§ **SUPPLIED MATERIAL**
+---+
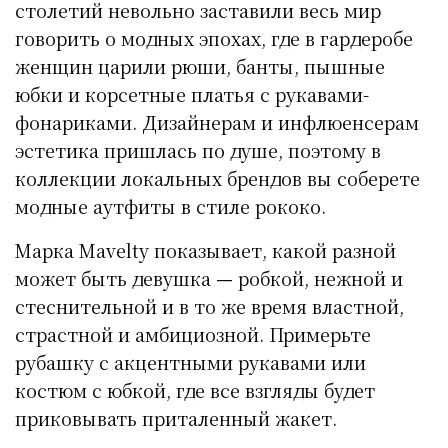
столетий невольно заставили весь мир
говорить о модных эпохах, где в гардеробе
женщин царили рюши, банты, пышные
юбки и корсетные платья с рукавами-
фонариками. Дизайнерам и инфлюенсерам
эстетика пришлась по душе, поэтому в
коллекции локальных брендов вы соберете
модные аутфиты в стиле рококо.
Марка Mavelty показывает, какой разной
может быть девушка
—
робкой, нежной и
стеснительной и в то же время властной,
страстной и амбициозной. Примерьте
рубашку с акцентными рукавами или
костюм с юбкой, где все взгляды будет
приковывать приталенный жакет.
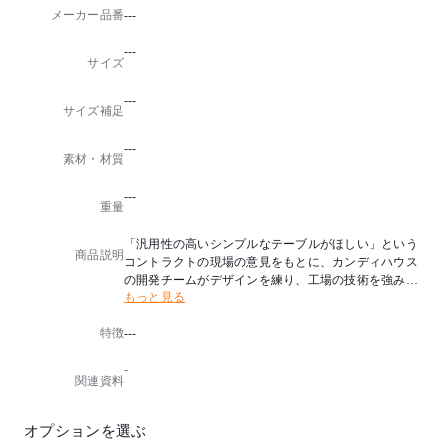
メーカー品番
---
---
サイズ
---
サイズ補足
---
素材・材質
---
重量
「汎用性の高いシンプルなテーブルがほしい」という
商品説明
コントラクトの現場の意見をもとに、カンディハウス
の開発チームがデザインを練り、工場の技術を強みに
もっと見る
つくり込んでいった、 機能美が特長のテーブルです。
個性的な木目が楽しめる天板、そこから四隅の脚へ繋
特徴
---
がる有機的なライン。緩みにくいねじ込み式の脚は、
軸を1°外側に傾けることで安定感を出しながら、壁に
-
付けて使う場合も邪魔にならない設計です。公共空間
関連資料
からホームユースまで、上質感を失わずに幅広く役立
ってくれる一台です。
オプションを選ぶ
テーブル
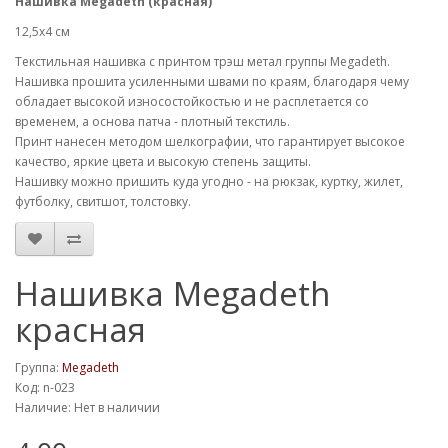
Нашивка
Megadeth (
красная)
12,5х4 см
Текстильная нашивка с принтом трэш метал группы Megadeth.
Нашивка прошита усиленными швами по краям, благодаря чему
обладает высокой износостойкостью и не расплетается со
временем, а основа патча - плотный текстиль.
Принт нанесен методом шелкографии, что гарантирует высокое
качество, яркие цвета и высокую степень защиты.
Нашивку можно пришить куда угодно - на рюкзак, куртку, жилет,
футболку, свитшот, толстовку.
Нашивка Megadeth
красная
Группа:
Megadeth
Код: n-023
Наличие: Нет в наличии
+---+
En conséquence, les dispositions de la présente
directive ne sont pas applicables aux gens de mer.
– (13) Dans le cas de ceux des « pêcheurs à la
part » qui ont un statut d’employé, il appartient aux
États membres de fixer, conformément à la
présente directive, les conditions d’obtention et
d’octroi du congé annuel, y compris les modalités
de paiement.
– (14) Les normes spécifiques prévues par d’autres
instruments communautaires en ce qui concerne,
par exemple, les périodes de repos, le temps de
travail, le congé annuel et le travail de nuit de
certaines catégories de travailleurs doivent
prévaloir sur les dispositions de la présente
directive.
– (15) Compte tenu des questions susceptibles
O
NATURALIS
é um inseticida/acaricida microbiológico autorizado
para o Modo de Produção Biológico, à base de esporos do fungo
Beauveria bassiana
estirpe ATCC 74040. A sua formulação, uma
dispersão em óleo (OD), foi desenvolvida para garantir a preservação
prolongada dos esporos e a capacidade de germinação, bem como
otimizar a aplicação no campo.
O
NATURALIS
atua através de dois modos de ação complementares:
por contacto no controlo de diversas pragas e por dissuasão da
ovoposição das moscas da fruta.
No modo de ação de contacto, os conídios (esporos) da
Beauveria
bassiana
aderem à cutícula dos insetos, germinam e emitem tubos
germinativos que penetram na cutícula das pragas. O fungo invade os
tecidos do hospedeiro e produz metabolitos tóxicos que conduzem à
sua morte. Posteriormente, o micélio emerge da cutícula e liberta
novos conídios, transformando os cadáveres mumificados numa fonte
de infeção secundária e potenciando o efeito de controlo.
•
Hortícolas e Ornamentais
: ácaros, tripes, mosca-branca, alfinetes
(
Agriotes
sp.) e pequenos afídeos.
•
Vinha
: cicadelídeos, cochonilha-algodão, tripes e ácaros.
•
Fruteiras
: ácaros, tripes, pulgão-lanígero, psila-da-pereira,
+---+
§ **PROMPT**
Among the lines of the data, find every one that holds "para" and copy it.

§ **EXERCISE OUTPUT**
para o Modo de Produção Biológico, à base de esporos do fungo
dispersão em óleo (OD), foi desenvolvida para garantir a preservação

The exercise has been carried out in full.